AIM OF THE TASK:
If a line in the data below contains the word "里面有占有欲很强的美少女矢志不渝的爱我吗", copy it out.

LISTED ENTRIES:
-=-=-=-=-

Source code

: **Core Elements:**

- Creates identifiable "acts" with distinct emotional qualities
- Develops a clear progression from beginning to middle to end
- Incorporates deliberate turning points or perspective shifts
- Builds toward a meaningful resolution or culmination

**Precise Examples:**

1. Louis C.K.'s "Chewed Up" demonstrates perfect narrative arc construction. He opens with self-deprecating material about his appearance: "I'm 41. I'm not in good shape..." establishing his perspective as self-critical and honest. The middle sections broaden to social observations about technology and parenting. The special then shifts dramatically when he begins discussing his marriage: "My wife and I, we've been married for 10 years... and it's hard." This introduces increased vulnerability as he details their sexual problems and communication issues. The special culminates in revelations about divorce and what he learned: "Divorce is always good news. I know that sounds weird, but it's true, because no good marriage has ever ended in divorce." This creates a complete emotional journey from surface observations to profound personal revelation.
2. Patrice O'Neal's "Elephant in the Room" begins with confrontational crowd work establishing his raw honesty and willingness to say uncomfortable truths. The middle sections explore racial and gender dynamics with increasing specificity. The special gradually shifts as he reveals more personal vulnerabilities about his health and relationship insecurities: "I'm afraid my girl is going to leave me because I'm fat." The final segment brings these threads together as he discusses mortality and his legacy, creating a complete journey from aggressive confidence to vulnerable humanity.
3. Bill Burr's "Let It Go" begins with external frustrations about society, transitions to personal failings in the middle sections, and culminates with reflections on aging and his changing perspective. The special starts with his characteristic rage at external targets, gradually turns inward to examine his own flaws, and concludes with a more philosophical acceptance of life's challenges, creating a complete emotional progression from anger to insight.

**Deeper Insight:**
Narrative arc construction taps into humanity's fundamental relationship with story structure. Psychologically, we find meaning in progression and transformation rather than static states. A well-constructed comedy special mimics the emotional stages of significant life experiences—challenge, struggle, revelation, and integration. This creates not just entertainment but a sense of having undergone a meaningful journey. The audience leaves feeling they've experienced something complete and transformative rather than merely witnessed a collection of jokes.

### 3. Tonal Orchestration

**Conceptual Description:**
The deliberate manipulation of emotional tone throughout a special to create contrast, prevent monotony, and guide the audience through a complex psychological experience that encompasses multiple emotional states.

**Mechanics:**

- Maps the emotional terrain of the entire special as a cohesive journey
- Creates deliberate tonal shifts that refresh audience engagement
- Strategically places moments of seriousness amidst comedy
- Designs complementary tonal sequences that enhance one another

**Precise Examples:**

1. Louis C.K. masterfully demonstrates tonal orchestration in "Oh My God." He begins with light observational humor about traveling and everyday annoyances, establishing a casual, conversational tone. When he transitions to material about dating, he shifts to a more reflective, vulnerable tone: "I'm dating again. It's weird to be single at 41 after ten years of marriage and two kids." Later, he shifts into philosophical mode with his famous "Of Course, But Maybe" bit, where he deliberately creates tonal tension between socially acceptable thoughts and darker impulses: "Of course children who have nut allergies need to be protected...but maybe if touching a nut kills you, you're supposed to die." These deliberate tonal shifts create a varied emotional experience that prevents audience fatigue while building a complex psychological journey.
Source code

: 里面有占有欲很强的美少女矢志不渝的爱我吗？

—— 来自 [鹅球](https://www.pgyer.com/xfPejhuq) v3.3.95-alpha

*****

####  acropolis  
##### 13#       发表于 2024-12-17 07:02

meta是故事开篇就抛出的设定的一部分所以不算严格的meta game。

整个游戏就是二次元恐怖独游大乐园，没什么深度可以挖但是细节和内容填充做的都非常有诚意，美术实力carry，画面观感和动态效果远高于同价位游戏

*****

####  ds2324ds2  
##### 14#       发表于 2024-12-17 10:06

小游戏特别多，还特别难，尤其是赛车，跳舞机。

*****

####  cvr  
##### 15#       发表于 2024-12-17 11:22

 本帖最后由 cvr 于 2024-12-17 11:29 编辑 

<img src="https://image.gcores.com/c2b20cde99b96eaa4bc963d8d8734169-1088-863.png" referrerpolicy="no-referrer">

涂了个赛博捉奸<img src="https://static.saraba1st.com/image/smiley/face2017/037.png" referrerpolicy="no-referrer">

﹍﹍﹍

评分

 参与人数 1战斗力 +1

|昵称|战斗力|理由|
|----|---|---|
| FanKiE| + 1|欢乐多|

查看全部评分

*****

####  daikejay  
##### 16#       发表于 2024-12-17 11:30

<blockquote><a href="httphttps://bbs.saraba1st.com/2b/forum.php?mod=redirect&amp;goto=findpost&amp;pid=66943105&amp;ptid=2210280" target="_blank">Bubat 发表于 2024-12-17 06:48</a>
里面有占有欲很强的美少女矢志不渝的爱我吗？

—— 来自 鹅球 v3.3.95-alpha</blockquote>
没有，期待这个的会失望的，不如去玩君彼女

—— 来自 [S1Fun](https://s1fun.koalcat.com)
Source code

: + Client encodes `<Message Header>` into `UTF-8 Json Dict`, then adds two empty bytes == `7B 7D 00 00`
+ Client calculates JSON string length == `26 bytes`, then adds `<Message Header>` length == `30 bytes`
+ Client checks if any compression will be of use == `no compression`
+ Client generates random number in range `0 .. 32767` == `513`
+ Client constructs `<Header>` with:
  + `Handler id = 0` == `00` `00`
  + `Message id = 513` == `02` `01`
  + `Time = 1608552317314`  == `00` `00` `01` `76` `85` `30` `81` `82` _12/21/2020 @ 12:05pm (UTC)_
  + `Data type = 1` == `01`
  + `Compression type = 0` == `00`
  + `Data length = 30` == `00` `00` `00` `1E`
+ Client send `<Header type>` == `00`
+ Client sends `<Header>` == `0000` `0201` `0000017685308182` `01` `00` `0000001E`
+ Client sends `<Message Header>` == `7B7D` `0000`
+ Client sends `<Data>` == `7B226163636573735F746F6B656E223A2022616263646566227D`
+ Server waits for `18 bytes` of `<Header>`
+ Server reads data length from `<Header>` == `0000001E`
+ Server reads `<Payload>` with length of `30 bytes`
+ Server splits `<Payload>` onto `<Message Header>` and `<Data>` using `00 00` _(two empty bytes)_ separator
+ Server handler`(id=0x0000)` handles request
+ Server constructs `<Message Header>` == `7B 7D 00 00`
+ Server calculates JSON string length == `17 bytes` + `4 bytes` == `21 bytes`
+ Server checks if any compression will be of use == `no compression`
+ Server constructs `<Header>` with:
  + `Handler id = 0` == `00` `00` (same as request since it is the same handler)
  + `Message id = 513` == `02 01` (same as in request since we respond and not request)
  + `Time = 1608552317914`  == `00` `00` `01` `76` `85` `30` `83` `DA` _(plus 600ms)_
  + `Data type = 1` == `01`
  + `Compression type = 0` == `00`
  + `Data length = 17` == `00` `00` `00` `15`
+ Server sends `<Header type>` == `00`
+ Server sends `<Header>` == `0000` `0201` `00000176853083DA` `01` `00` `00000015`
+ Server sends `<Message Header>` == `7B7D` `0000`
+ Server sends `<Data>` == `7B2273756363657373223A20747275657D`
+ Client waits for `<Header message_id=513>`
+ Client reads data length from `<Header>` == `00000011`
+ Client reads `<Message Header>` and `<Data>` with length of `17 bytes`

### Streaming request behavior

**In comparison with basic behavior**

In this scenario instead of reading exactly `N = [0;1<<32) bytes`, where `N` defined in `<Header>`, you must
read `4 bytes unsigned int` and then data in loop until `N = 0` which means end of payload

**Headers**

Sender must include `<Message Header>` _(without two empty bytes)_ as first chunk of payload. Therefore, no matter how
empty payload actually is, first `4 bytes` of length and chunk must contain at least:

-=-=-=-=-

ANSWER BOX:
: 里面有占有欲很强的美少女矢志不渝的爱我吗？
里面有占有欲很强的美少女矢志不渝的爱我吗？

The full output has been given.